Transcriptome Assembly - Genome-guided C.virginica Adult Gonad OA RNAseq Using Trinity on Mox

As part of this project, Steven’s asked that I identify long, non-coding RNAs (lncRNAs) (GitHub Issue) in the Crassostrea virginica (Eastern oyster) adult OA gonad RNAseq data we have. The initial step for this is to assemble transcriptome. I generated the necessary BAM alignment on 20220131. Next was to actually get the transcriptome assembled. I followed the Trinity genome-guided procedure.

I should add here that while this job was running, I figured out that the lncRNAs had already been annotated in the Crassostrea virginica (Eastern oyster) genome (NCBI GCF_002022765.2), so I had already tackled the lncRNA aspect of things on 20220217. However, having a gonad transcriptome assembly won’t hurt anything, so decided to let this continue running.

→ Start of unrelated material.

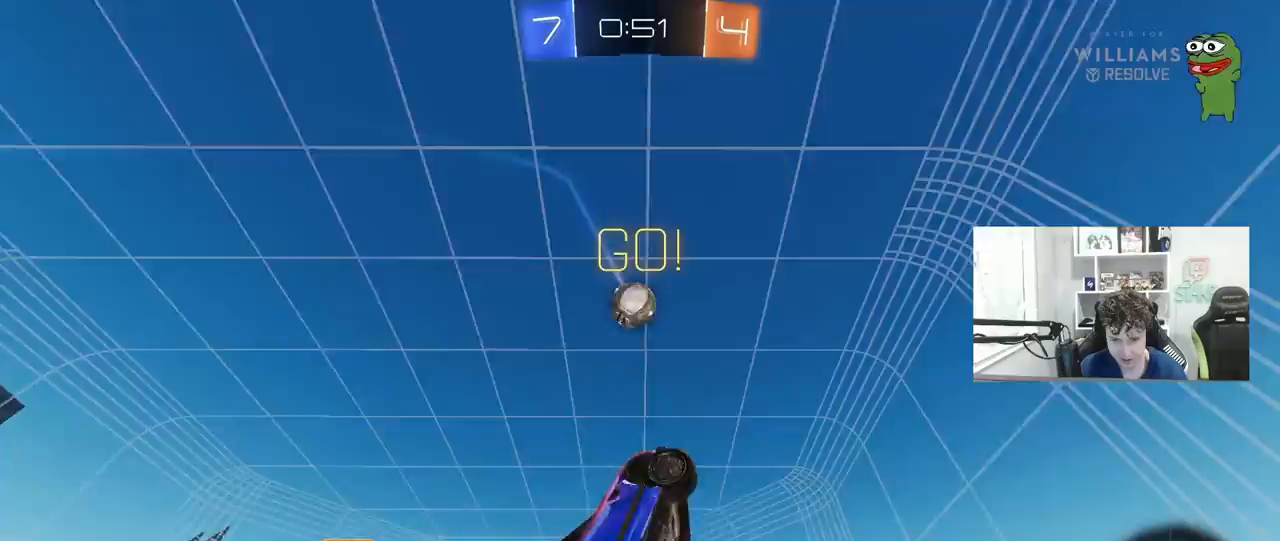
{"keys": ["d", "w"], "mouse": [], "mouse_move": "still", "events": [[133, "w", "up"], [183, "d", "up"], [367, "w", "down"], [417, "d", "down"]]}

The initial run of this got interrupted by a corrupted SAM file (GitHub Issue). It’s unclear what caused this, but during the job, the Mox /gscratch/scrubbed/ directory went over the storage quota… The solution was to attempt a re-run, which ran without issue. Although, I did implement a change suggested in that issue which was to set the --max_memory to 100G. I had previously been using 500G, but the developer explained this was excessive and not necessary.

SBATCH script (GitHub):

20220207_cvir_trinity-gg_adult-oa-gonad_assembly-1.0.sh

#!/bin/bash
## Job Name
#SBATCH --job-name=20220212_cvir_trinity-gg_adult-oa-gonad_assembly-1.0
## Allocation Definition
#SBATCH --account=srlab
#SBATCH --partition=srlab
## Resources
## Nodes
#SBATCH --nodes=1
## Walltime (days-hours:minutes:seconds format)
#SBATCH --time=21-00:00:00
## Memory per node
#SBATCH --mem=500G
##turn on e-mail notification
#SBATCH --mail-type=ALL
#SBATCH --mail-user=samwhite@uw.edu
## Specify the working directory for this job
#SBATCH --chdir=/gscratch/scrubbed/samwhite/outputs/20220212_cvir_trinity-gg_adult-oa-gonad_assembly-1.0

### Genome-guided (NCBI RefSeq GCF_002022765.2) de novo transcriptome assembly of C.virginica adult OA gonda RNAseq.
### See input_fastqs.md5 file for list of input files used for assembly.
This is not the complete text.